Question

The figure shows the position time graph of an object in SHM. The correct equation representing this motion is –

\[\begin{align}
& \text{A) 2sin(}\dfrac{2\pi }{5}t+\dfrac{\pi }{6}) \\
& \text{B) 4sin(}\dfrac{\pi }{5}t+\dfrac{\pi }{6}) \\
& \text{C) 4sin(}\dfrac{2\pi }{6}t+\dfrac{\pi }{3}) \\
& \text{D) 4sin(}\dfrac{2\pi }{12}t+\dfrac{\pi }{6}) \\
\end{align}\]

Answer 1

Hint: We need to refer to the figure in which the position time graph variation is given. The equation of motion of a body undergoing a simple harmonic motion can be easily identified from its position-time graph which is given in this problem and so can be solved.

Complete answer:
We are given the position versus time graph of a body which is said to be undergoing simple harmonic motion. We know that the basic equation for a simple harmonic motion can be written as –
\[x=A\sin (\omega t+\phi )\]
Where, x is the displacement of the object at the time ‘t’, A is the maximum amplitude of displacement from the mean position, \[\omega \] is the angular frequency of the oscillation of the body and \[\phi \] is the initial phase difference if any.
We can see from the graph that we will get many quantities which can be used to find the equation of the simple harmonic motion.

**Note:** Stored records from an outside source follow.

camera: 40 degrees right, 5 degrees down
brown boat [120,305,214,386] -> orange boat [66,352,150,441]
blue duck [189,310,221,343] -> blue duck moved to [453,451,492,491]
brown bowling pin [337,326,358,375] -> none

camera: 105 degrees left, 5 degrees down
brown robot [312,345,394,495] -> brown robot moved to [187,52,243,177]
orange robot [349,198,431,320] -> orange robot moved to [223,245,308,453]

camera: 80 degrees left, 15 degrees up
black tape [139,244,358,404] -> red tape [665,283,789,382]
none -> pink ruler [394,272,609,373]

The maximum amplitude is the maximum value of displacement from the mean position, which is indicated on the graph as the maximum height from the time axis.
Here, the amplitude can be observed to be 4 cm in both directions (positive and negative x-axes).

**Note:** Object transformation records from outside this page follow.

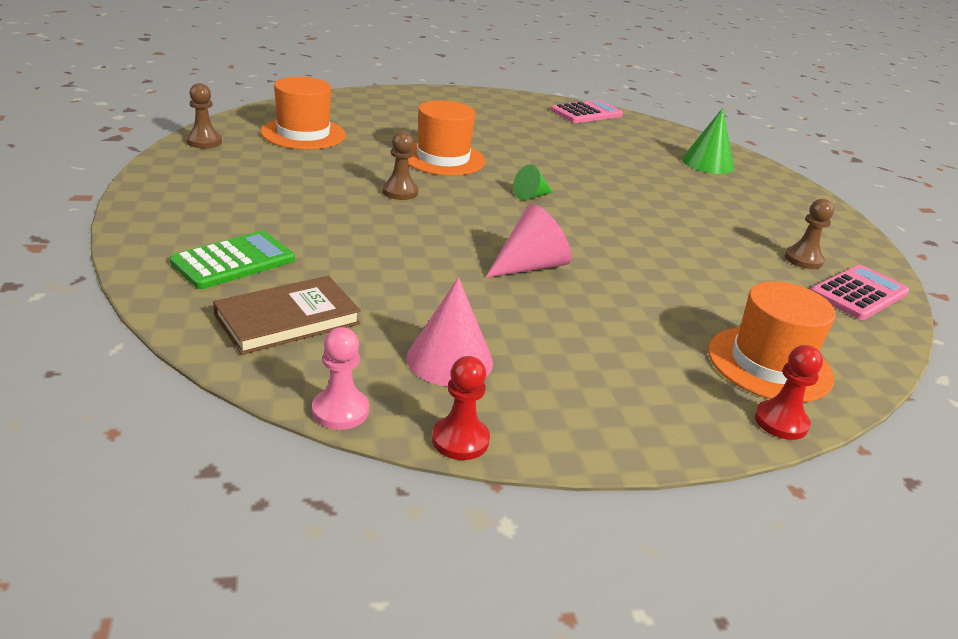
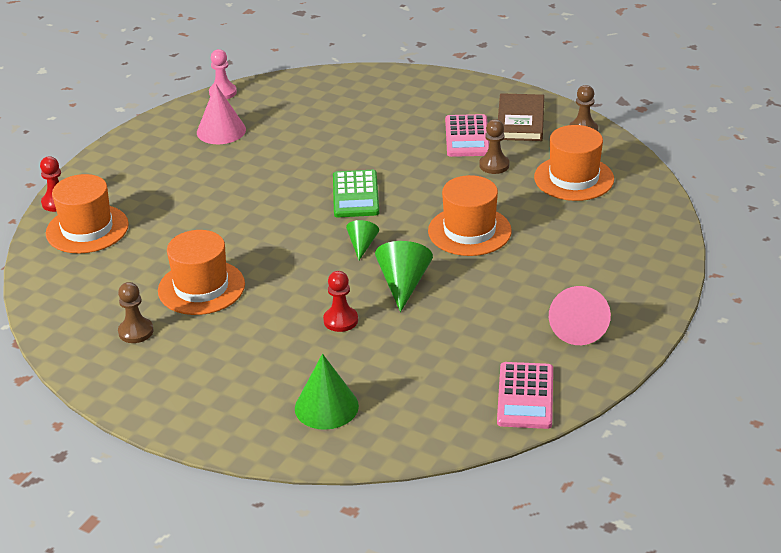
camera: 135 degrees right, 5 degrees up
green calculator [170,231,295,289] -> green calculator moved to [333,170,379,217]
brown book [213,276,361,355] -> brown book moved to [498,93,544,141]
brown pawn [382,131,419,200] -> brown pawn moved to [479,119,509,174]
red pawn [432,356,490,460] -> red pawn moved to [323,271,358,332]
pink cone [486,204,572,278] -> pink cone moved to [549,286,611,345]
pink calculator [811,265,909,320] -> pink calculator moved to [445,114,489,157]
none -> orange hat [158,230,245,315]
none -> green cone [375,241,433,312]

Now, we can see that the point from which the harmonic motion starts on the x-axis is not at the origin. It is at a displacement of 2 cm from its mean position. With this we can find the initial phase difference as –
\[\begin{align}
  & x=A\sin (\omega t+\phi ) \\
 & \text{At }t=0,x=2cm \\
 & \Rightarrow 2=4\sin (0+\phi ) \\
 & \Rightarrow \dfrac{1}{2}=\sin \phi \\
 & \therefore \phi =\dfrac{\pi }{6} \\
\end{align}\]
We get the phase difference as\[\dfrac{\pi }{6}\].
Now, we are given the one complete oscillation. The time taken for half of a complete oscillation is given as –
\[\begin{align}
  & {{T}_{half}}=11-5\text{seconds} \\
 & \Rightarrow {{T}_{half}}=6s \\
 & \therefore T=12s \\
\end{align}\]
We can find the angular frequency from the time period as –
\[\begin{align}
  & \omega =2\pi f \\
 & \Rightarrow \omega =\dfrac{2\pi }{T} \\
 & \therefore \omega =\dfrac{2\pi }{12}ra{{d}^{-1}} \\
\end{align}\]
Now, we have all the required unknowns to get the equation of the simple harmonic motion. So, we get the equation as –
\[\begin{align}
  & x=A\sin (\omega t+\phi ) \\
 & \therefore x=4\sin (\dfrac{2\pi }{12}t+\dfrac{\pi }{6}) \\
\end{align}\]

The correct answer is option D.

Note:
The equation of motion of a simple harmonic motion can be easily derived from the observations of basic measurable quantities such as the displacement from the mean position, its time period or the frequency and the initial displacement as we have done here.